◆ Source data ◆
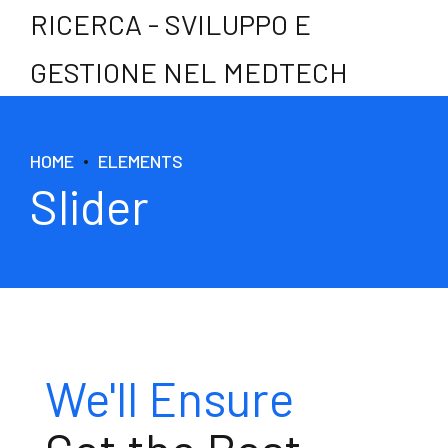
RICERCA - SVILUPPO E
GESTIONE NEL MEDTECH
HOME
ELEMENTS
Slider
Best Experts
We'll Ensure
Test & Research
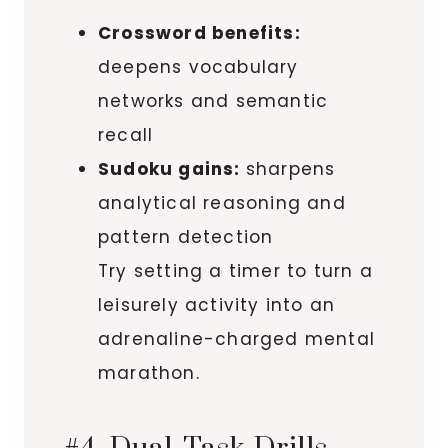
Crossword benefits:
deepens vocabulary
networks and semantic
recall
Sudoku gains:
sharpens
analytical reasoning and
pattern detection
Try setting a timer to turn a
leisurely activity into an
adrenaline-charged mental
marathon.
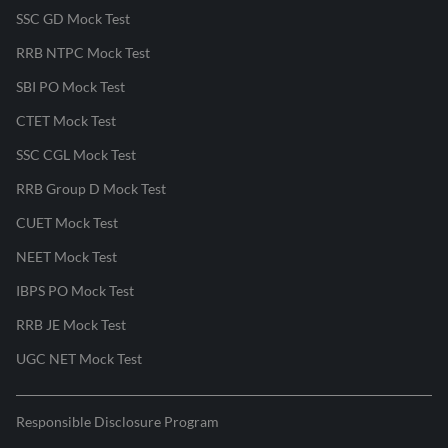
SSC GD Mock Test
RRB NTPC Mock Test
SBI PO Mock Test
CTET Mock Test
SSC CGL Mock Test
RRB Group D Mock Test
CUET Mock Test
NEET Mock Test
IBPS PO Mock Test
RRB JE Mock Test
UGC NET Mock Test
Responsible Disclosure Program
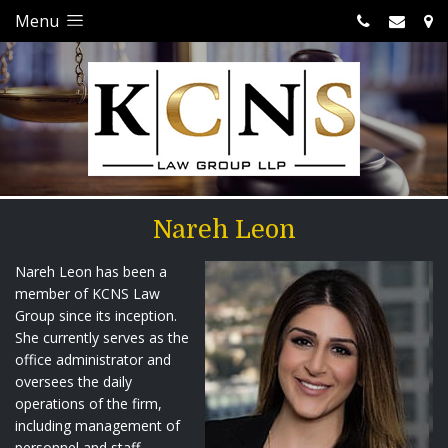
Menu
Nareh Leon
Nareh Leon has been a
member of KCNS Law
Group since its inception.
She currently serves as the
office administrator and
oversees the daily
operations of the firm,
including management of
personnel and staff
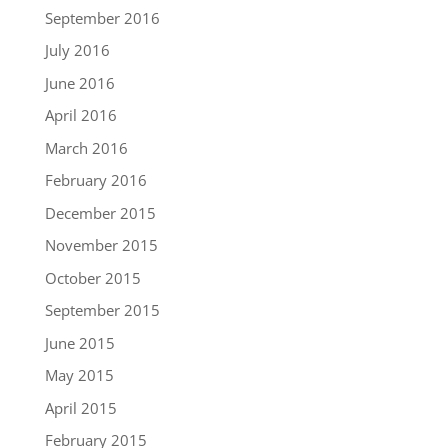
September 2016
July 2016
June 2016
April 2016
March 2016
February 2016
December 2015
November 2015
October 2015
September 2015
June 2015
May 2015
April 2015
February 2015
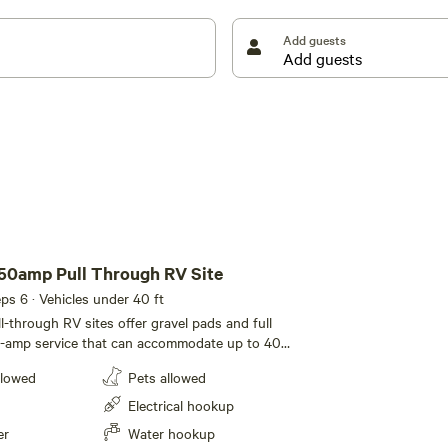
Add guests
50amp Pull Through RV Site
eeps 6 · Vehicles under 40 ft
l-through RV sites offer gravel pads and full
-amp service that can accommodate up to 40
of room for slide-outs. A picnic table completes
llowed
Pets allowed
Electrical hookup
er
Water hookup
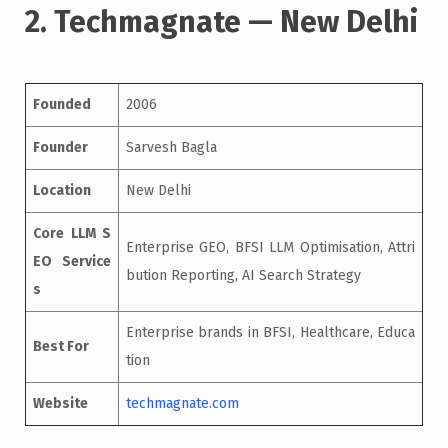
2. Techmagnate — New Delhi
Founded
2006
Founder
Sarvesh Bagla
Location
New Delhi
Core LLM S
Enterprise GEO, BFSI LLM Optimisation, Attri
EO Service
bution Reporting, AI Search Strategy
s
Enterprise brands in BFSI, Healthcare, Educa
Best For
tion
Website
techmagnate.com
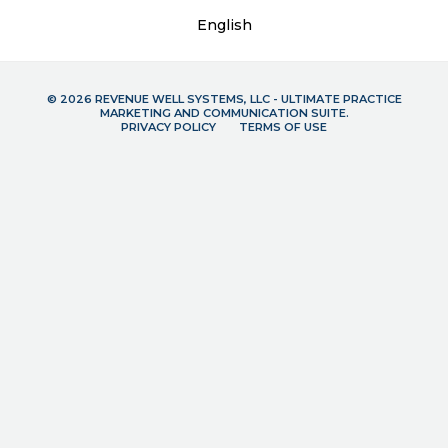
English
© 2026 REVENUE WELL SYSTEMS, LLC - ULTIMATE PRACTICE
MARKETING AND COMMUNICATION SUITE.
PRIVACY POLICY
TERMS OF USE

◆ Activity ◆
You need to copy every entry exactly, taking out only the pictures.

◆ Exercise solution ◆
RICERCA - SVILUPPO E
GESTIONE NEL MEDTECH
HOME
ELEMENTS
Slider
Best Experts
We'll Ensure
Test & Research
Crossword benefits:
deepens vocabulary
networks and semantic
recall
Sudoku gains:
sharpens
analytical reasoning and
pattern detection
Try setting a timer to turn a
leisurely activity into an
adrenaline-charged mental
marathon.
SSC GD Mock Test
RRB NTPC Mock Test
SBI PO Mock Test
CTET Mock Test
SSC CGL Mock Test
RRB Group D Mock Test
CUET Mock Test
NEET Mock Test
IBPS PO Mock Test
RRB JE Mock Test
UGC NET Mock Test
Responsible Disclosure Program
Menu
Nareh Leon
Nareh Leon has been a
member of KCNS Law
Group since its inception.
She currently serves as the
office administrator and
oversees the daily
operations of the firm,
including management of
personnel and staff
September 2016
July 2016
June 2016
April 2016
March 2016
February 2016
December 2015
November 2015
October 2015
September 2015
June 2015
May 2015
April 2015
February 2015
Add guests
50amp Pull Through RV Site
eeps 6 · Vehicles under 40 ft
l-through RV sites offer gravel pads and full
-amp service that can accommodate up to 40
of room for slide-outs. A picnic table completes
llowed
Pets allowed
Electrical hookup
er
Water hookup
2. Techmagnate — New Delhi
Founded
2006
Founder
Sarvesh Bagla
Location
New Delhi
Core LLM S
Enterprise GEO, BFSI LLM Optimisation, Attri
EO Service
bution Reporting, AI Search Strategy
s
Enterprise brands in BFSI, Healthcare, Educa
Best For
tion
Website
techmagnate.com
English
© 2026 REVENUE WELL SYSTEMS, LLC - ULTIMATE PRACTICE
MARKETING AND COMMUNICATION SUITE.
PRIVACY POLICY
TERMS OF USE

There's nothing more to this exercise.